Raw data:

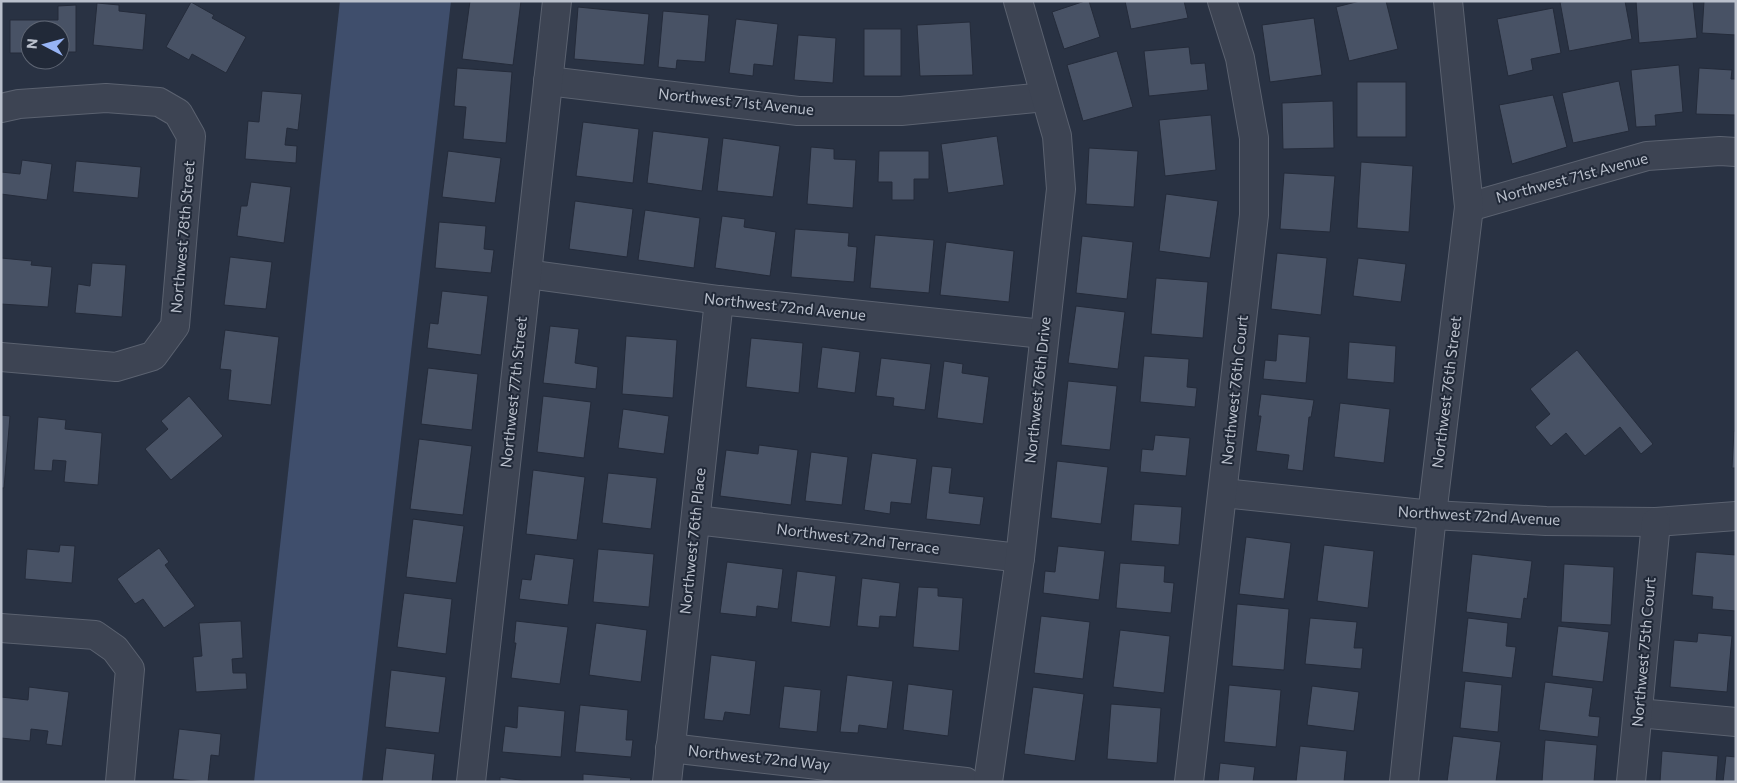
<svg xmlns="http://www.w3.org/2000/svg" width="1737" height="783" font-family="Commissioner,sans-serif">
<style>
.water{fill:#3f4e6c}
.building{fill:#485265;stroke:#242b3a}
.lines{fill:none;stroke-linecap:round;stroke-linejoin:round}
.minor-casing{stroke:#5b6270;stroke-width:30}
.minor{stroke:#3d4453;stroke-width:28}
.labels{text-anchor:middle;stroke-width:4;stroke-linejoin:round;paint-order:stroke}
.street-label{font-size:15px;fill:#bac0cc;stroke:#212938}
</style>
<rect width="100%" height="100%" fill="#293243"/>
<!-- water -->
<polygon class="water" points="340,1 451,1 362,782 254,782"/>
<!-- building -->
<g class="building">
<polygon points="470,1 521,1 513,65 462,59"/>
<polygon points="1085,1 1089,1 1100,37 1064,49 1052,12"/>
<polygon points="1125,1 1184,1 1188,18 1131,29"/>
<polygon points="1360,1 1386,1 1398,49 1349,61 1336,7"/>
<polygon points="1566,1 1625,1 1632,39 1569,51 1560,2"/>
<polygon points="1636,1 1693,1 1697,38 1639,43"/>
<polygon points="1704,1 1736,1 1736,35 1702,33"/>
<polygon points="191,2 214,15 212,18 246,37 226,73 192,54 189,60 166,47"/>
<polygon points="97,3 119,5 119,11 146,14 143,50 93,45"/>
<polygon points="76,5 76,52 60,52 60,30 30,30 30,53 10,53 10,20 58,20 58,6"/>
<polygon points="578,7 649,14 644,65 574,59"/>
<polygon points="1553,8 1561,53 1531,59 1533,70 1508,76 1497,19"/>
<polygon points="663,11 709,15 705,62 677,60 676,69 658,67"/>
<polygon points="1314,18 1322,75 1270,82 1262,25"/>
<polygon points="736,19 778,24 773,66 754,64 753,76 729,73"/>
<polygon points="970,22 973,75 920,76 917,25"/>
<rect x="864" y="29" width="37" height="47"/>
<polygon points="798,35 836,38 833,83 794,80"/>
<polygon points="1189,47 1191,64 1205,63 1208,90 1149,96 1144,51"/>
<polygon points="1117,51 1133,107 1083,121 1067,65"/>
<polygon points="1679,65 1683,112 1655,115 1656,126 1636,127 1631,70"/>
<polygon points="457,68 512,72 506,143 463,139 466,107 454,106"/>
<polygon points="1699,68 1732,70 1731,79 1736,79 1736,115 1696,114"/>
<polygon points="1619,81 1629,131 1573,143 1562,93"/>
<rect x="1357" y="82" width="49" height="55"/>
<polygon points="262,91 302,94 298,130 287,128 285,145 297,146 296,163 245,159 248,121 259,122"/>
<polygon points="1553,95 1567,147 1512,164 1499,105"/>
<polygon points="1333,101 1334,148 1283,149 1282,103"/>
<polygon points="1211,115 1216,170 1165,176 1159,120"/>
<polygon points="583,122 639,129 633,183 576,176"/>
<polygon points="653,131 709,138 702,191 647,183"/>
<polygon points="997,136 1004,185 948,193 941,144"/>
<polygon points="723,138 780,146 773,197 717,191"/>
<polygon points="811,147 834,149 834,159 856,160 853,208 807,204"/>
<polygon points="1089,148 1138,151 1134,207 1086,204"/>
<polygon points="448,151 501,158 495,203 442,197"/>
<polygon points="879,151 929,151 929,179 914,179 914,200 892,200 892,182 878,182"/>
<polygon points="22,160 52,164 47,200 1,194 1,172 20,174"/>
<polygon points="76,161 141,167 138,198 73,192"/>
<polygon points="1361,162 1413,166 1409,232 1357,228"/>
<polygon points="1284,173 1335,176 1330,232 1280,229"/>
<polygon points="251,182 291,187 284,243 237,236 241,206 247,206"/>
<polygon points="1166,194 1218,201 1210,258 1159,251"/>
<polygon points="575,201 633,209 627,257 569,249"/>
<polygon points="645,210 700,218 694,268 638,260"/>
<polygon points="722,216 745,219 744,227 776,232 770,276 715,268"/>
<polygon points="439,222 486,226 484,249 494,250 491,273 435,268"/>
<polygon points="795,229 849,233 848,246 857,247 854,282 791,277"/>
<polygon points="875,235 934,240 929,293 870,288"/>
<polygon points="1082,236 1133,242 1127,299 1076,293"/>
<polygon points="946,242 1014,251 1009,302 940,295"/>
<polygon points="1277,253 1327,258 1321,315 1271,309"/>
<polygon points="230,257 272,262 266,309 224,305"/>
<polygon points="1,258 32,261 31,265 52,267 48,307 1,304"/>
<polygon points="1358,258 1406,264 1401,302 1353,296"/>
<polygon points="92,263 126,265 122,317 75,313 78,284 90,286"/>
<polygon points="1156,278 1208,282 1203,338 1151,334"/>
<polygon points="442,291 488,296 481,355 427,348 430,323 438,324"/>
<polygon points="1076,306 1125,312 1118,369 1068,363"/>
<polygon points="550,326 579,329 575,363 598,367 596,389 543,383"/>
<polygon points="225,330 279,337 271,405 228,400 231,370 220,369"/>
<polygon points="1278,334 1310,337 1306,383 1263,379 1265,360 1276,361"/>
<polygon points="626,336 677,340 673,398 622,394"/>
<polygon points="751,338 803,343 799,393 746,387"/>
<polygon points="1349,342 1396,346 1394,383 1347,379"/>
<polygon points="822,347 860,352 855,393 817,388"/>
<polygon points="1577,350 1653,444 1641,454 1620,427 1585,456 1566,433 1551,446 1535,427 1550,414 1530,389"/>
<polygon points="1144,356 1189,359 1187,387 1197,388 1195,407 1140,402"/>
<polygon points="881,358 931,364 925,410 893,406 894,398 876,396"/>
<polygon points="944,361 963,364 962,373 989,377 983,424 937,418"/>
<polygon points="428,368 478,374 472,430 421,424"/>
<polygon points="1068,381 1117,386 1110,450 1061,445"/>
<polygon points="1261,394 1314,400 1311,417 1309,417 1303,471 1287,469 1289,455 1256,451 1261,416 1258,416"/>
<polygon points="189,396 223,436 171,480 145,449 168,429 161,421"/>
<polygon points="543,396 591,402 584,458 537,452"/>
<polygon points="1340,403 1390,409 1384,463 1334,457"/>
<polygon points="623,409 669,416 664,454 618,448"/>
<polygon points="1,415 10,416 4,488 1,488"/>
<polygon points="38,417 66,420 65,429 102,433 98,485 64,482 66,461 53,460 52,471 34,470"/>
<polygon points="1734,431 1736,431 1736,468 1732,468"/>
<polygon points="1155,435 1190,438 1186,476 1140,472 1142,449 1153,450"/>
<polygon points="419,439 472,446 463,515 410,509"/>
<polygon points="759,445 798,450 791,505 720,496 726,450 758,454"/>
<polygon points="811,452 848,457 842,505 805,501"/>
<polygon points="872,453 917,459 911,504 891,502 890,514 864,510"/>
<polygon points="1057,461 1108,467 1101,524 1051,518"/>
<polygon points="932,466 952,468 949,493 984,497 980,525 926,519"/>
<polygon points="533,470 585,477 577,540 526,534"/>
<polygon points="608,473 657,478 651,529 602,523"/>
<polygon points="1134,504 1182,507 1179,545 1131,541"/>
<polygon points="413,519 464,526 456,583 406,577"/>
<polygon points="1246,537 1291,543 1284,599 1239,594"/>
<polygon points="60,545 75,546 72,583 25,579 27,549 59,552"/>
<polygon points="1324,545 1374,551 1368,608 1317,601"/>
<polygon points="1058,546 1105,551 1099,600 1043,593 1045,571 1055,572"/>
<polygon points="159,548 169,562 165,565 195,606 164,628 143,599 135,604 117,579"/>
<polygon points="598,549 654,554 649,607 593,602"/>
<polygon points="1696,552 1736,555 1736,611 1712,609 1713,597 1692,595"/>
<polygon points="535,554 574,559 568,605 519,599 522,579 531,580"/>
<polygon points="1472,554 1532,561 1527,599 1524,598 1521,619 1466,612"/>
<polygon points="727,562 783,569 778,609 757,606 756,617 720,613"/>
<polygon points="1120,563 1165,566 1164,582 1174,583 1171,613 1116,608"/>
<polygon points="1564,564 1614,567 1611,625 1561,622"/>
<polygon points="797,571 836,576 830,627 791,622"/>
<polygon points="862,578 900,583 896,617 880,616 879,628 857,626"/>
<polygon points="918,587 938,588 938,596 963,598 959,651 913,647"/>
<polygon points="404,593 452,599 446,654 397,647"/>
<polygon points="1237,604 1289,609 1284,670 1232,666"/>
<polygon points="1041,616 1090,622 1083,679 1034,673"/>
<polygon points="1310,618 1357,622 1354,648 1363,648 1361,669 1305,664"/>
<polygon points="1468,618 1508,623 1506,646 1516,647 1512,678 1462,672"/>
<polygon points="241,621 243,658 232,659 233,673 246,673 247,689 196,692 193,657 202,656 199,623"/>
<polygon points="516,621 568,627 560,684 511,678 516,643 514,643"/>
<polygon points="596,623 647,630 641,682 589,675"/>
<polygon points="1558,626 1609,632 1603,682 1552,676"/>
<polygon points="1120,630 1170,636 1164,693 1113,687"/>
<polygon points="1698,633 1732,636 1727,692 1670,687 1674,640 1697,642"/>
<polygon points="711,655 756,661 750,715 725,712 723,721 704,719"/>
<polygon points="391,670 446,677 439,733 385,727"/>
<polygon points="847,675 893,681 887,729 859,725 858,733 840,732"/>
<polygon points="1465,681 1502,685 1498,732 1460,728"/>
<polygon points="1545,682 1593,688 1589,716 1600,717 1598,737 1539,730"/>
<polygon points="908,684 953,690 948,736 903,730"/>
<polygon points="1229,685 1281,690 1276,747 1224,742"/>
<polygon points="784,686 821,690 817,732 779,728"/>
<polygon points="1312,686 1359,692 1354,731 1307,725"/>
<polygon points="29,687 69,692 62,746 46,744 48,731 31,729 30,741 1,738 1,697 28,700"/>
<polygon points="1033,687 1084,694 1075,761 1024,754"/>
<polygon points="1111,704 1161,708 1157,763 1107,759"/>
<polygon points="580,705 628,710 626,740 633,740 631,757 575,752"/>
<polygon points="518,706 565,711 561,757 502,752 505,726 517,728"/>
<polygon points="179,729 221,734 219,756 211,755 208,782 173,779"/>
<polygon points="1453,736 1501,742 1496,782 1447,782"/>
<polygon points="1545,740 1597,745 1594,782 1542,782"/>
<polygon points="1300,746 1347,751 1344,782 1296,782"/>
<polygon points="386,748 435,754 432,782 382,782"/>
<polygon points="1662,751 1718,756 1716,782 1660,782"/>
<polygon points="1726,756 1736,757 1736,782 1723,782"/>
<polygon points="1220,763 1255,767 1253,782 1218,782"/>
<polygon points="583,774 631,778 630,782 583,782"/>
<polygon points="500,777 532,782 500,782"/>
</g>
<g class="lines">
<!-- minor casing -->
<g class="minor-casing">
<g id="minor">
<polyline points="548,81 798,111 901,111 1045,97"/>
<polyline points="1,108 19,104 106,98 159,102 178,113 191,136 175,326 153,356 116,367 1,357"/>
<polyline points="1469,207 1647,156 1720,151 1736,152"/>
<polyline points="527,274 719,300 1043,334"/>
<polyline points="1223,493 1432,515 1546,521 1656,522 1736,516"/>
<polyline points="696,520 1020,558"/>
<polyline points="1,628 95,635 115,649 130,669 120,782"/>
<polyline points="1638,713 1736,722"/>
<polyline points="670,748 966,782"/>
<polyline points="471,782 557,1"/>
<polyline points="667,782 719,300"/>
<polyline points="988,782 1020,558 1061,189 1057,136 1018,1"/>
<polyline points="1189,782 1254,215 1254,138 1240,58 1222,1"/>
<polyline points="1404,782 1432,515 1469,207 1448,1"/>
<polyline points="1631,782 1656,522"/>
</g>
</g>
<!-- minor -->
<use href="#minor" class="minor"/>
</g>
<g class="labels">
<!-- street labels -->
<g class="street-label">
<text transform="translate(736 102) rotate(6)" y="5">Northwest 71st Avenue</text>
<text transform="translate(1572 178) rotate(-15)" y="5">Northwest 71st Avenue</text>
<text transform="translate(183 237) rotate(-85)" y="5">Northwest 78th Street</text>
<text transform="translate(785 307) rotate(6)" y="5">Northwest 72nd Avenue</text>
<text transform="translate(1038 390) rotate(-84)" y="5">Northwest 76th Drive</text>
<text transform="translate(1235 390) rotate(-84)" y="5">Northwest 76th Court</text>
<text transform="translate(514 392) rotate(-84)" y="5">Northwest 77th Street</text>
<text transform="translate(1447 392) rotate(-83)" y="5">Northwest 76th Street</text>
<text transform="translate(1479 516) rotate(3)" y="5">Northwest 72nd Avenue</text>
<text transform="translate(858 539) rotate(7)" y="5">Northwest 72nd Terrace</text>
<text transform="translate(693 541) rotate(-84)" y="5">Northwest 76th Place</text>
<text transform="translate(1644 652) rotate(-85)" y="5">Northwest 75th Court</text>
<text transform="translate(759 758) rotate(6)" y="5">Northwest 72nd Way</text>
</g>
</g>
<!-- border -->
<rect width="1737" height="783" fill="none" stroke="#bac0cc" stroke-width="5"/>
<!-- north arrow -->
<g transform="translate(45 45) rotate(276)"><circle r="24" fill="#212938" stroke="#5e6573"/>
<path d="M0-4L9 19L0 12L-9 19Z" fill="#97b4f5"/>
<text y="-8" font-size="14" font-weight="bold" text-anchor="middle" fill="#bac0cc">N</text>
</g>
</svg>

What you are asked to do: Copy each line above that contains the string "lines".

Output below:
.lines{fill:none;stroke-linecap:round;stroke-linejoin:round}
<g class="lines">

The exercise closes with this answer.